Throughout the entirety of Blink you end up seeing how counterintuitive our first impressions to so many things are. From taste tests, to wartime strategy, and most importantly to how we interpret other people. To start to accept this idea you first have to accept a series of rules.
The first is that snap judgments are natural and seem accurate enough for many scenarios. The second is that we can’t play an active part in that snap judgment. The next and probably biggest understanding is knowing which snap decisions to trust and which to actively work against.
In his book, “Talking to Strangers,” Gladwell does a great job of explaining that third part, the filter. The filter being CONTEXT of course. In Blink he lays out how we quickly judge, and in the other he dives into how butcher context. For that reason you should absolutely read Blink first, followed closely by “Talking to Strangers.”
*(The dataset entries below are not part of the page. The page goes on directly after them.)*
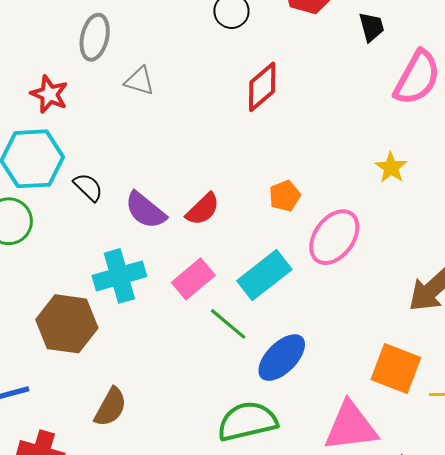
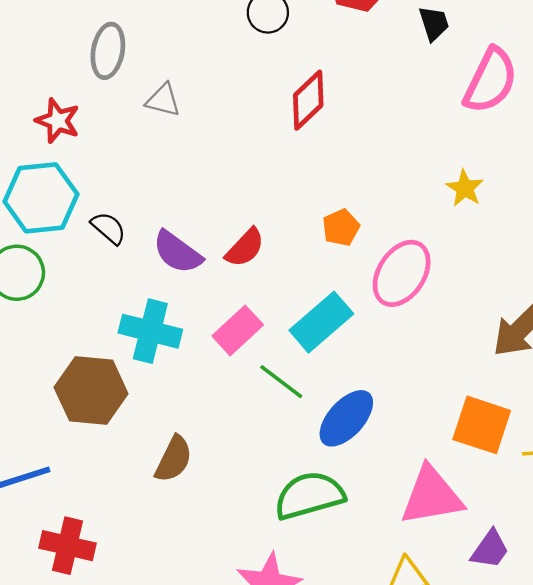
cyan cross: (119, 276) -> (150, 331), turned 33
brown semicircle: (111, 407) -> (174, 459), moved

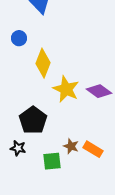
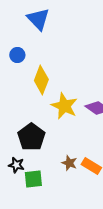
green square: (52, 161) -> (33, 179), moved

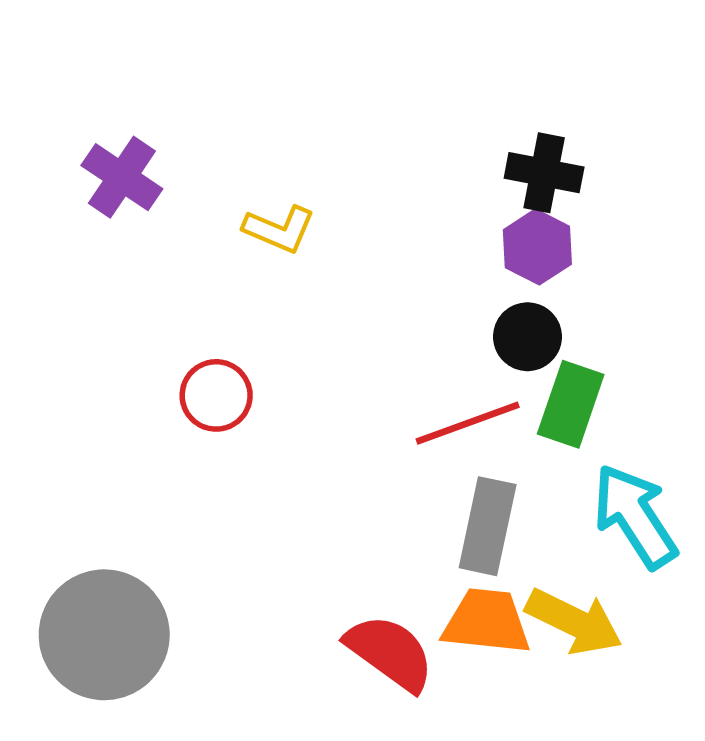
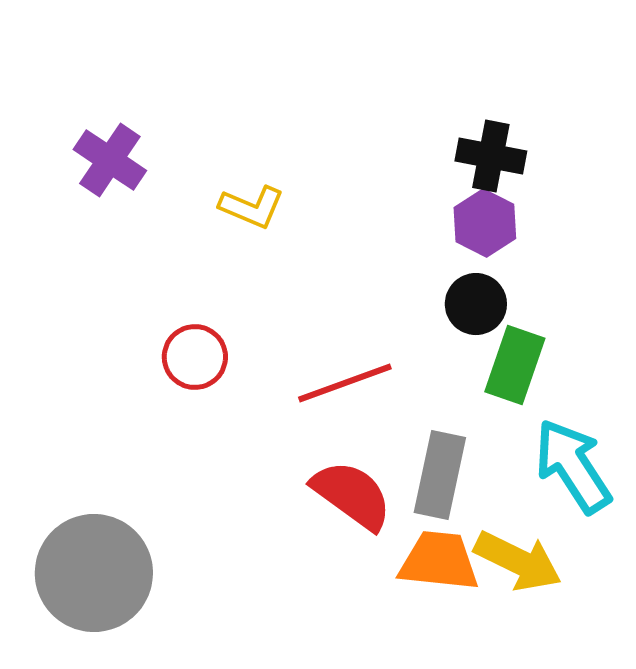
red line: (468, 423) -> (345, 383), moved
red semicircle: (390, 653) -> (352, 495), moved

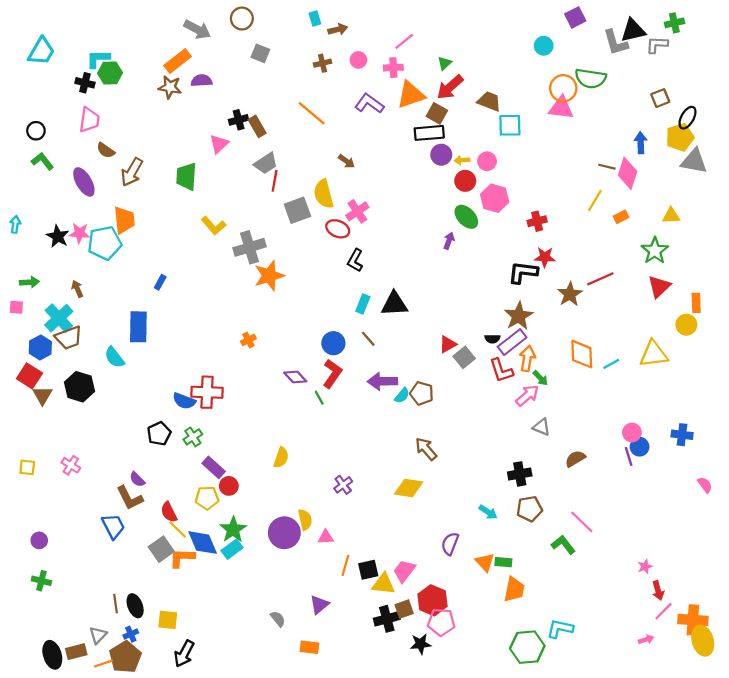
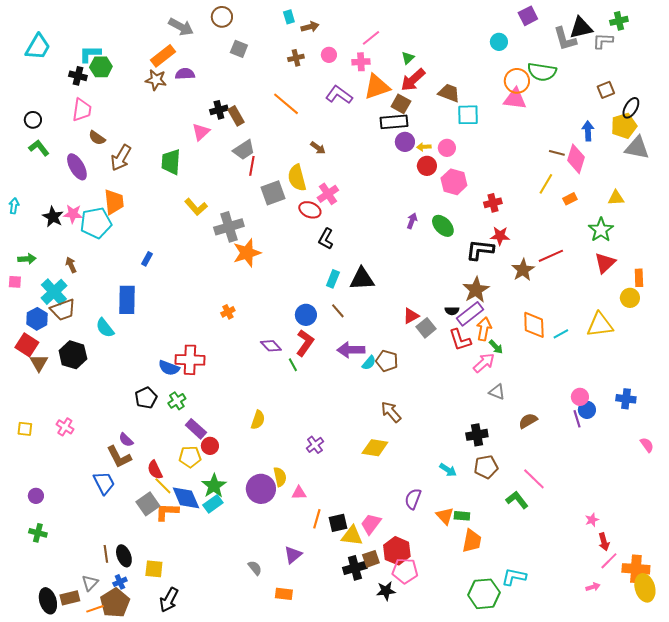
green ellipse: (466, 217) -> (443, 226), moved

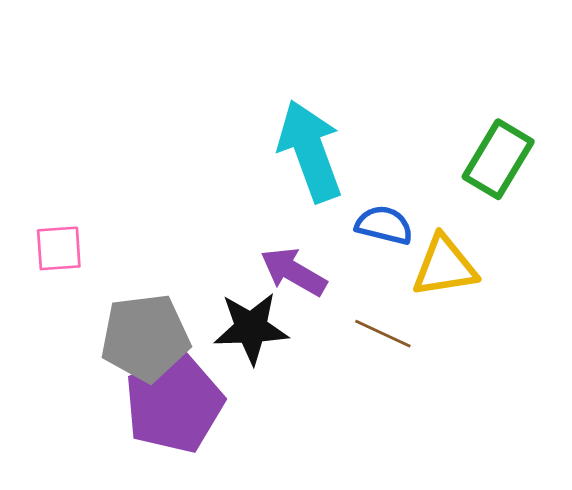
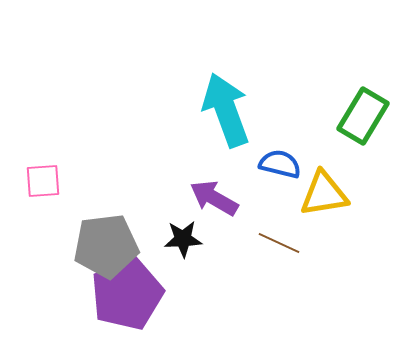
black star: (251, 328) -> (183, 239), size x0.7

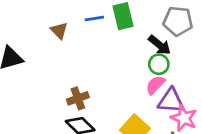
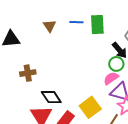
brown cross: (78, 98) -> (28, 73), moved

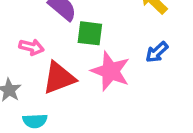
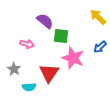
red triangle: (59, 78) -> (49, 73), moved, turned -35

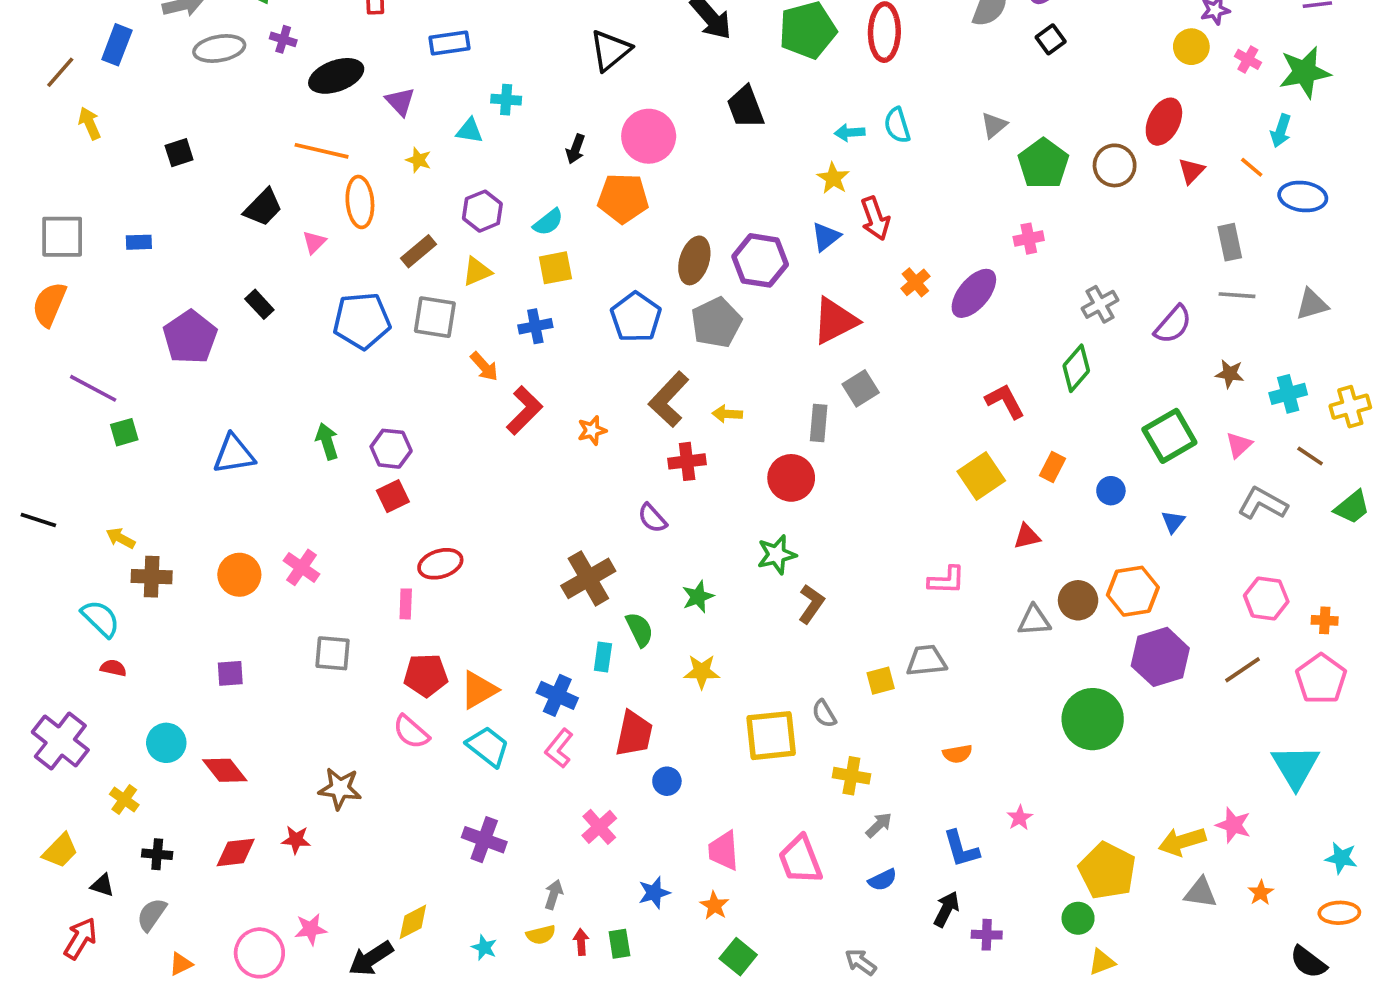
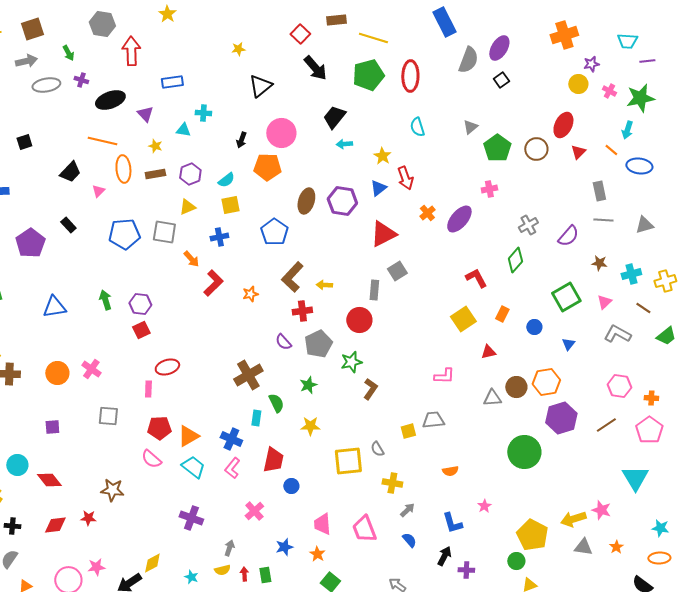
black trapezoid: (745, 107) -> (334, 117), turned 60
cyan arrow: (850, 133) -> (344, 144), moved
brown rectangle: (418, 251) -> (155, 174), moved, turned 30
gray pentagon: (716, 323) -> (318, 344), moved
blue semicircle: (883, 880) -> (409, 540), turned -105

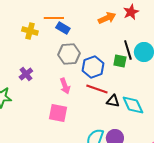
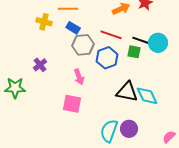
blue rectangle: (63, 28) -> (73, 28), moved
black line: (128, 50) -> (142, 41), turned -54
red line: (97, 89) -> (111, 35), moved
black triangle: (113, 101) -> (127, 92), size x1.6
All of this is done in Gladwell’s well established style. That trademark elaborate journey layered with anecdotes, tests, and expert insights that all combine to demonstrate powerful patterns. It’s how you wish we learned most everything. At least in an exploratory sense. Seeding the curiosity, watering it, and waiting for that lightbulb like bloom that represents the “aha” moment.
Interesting and easy to read book.
Outdated references to neuroscience literature
The author draws on research such as the IAT which has a test-retest factor of only -.35, if being generous. There are still some sound factors of reactive decision making proposed and that is valuable.